Prompt :: Only the line containing "229 148 16.91" and those after it, up to the end of the records below, are to be set down, exactly as written.

[Saved entries]
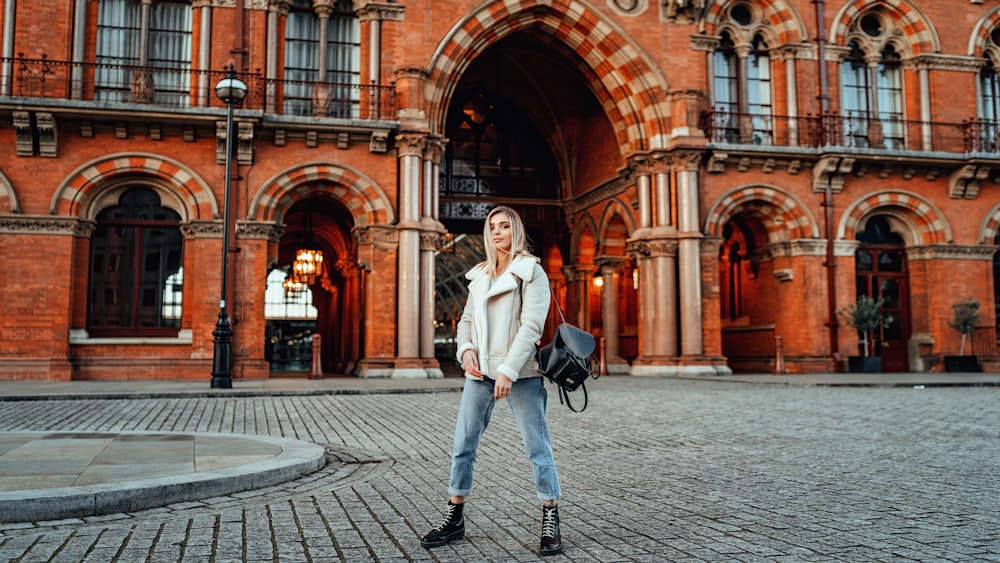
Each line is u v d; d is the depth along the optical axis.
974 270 25.31
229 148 16.91
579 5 23.50
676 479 6.43
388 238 21.42
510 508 5.34
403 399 14.48
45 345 19.16
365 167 21.50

Response box ::
229 148 16.91
579 5 23.50
676 479 6.43
388 238 21.42
510 508 5.34
403 399 14.48
45 345 19.16
365 167 21.50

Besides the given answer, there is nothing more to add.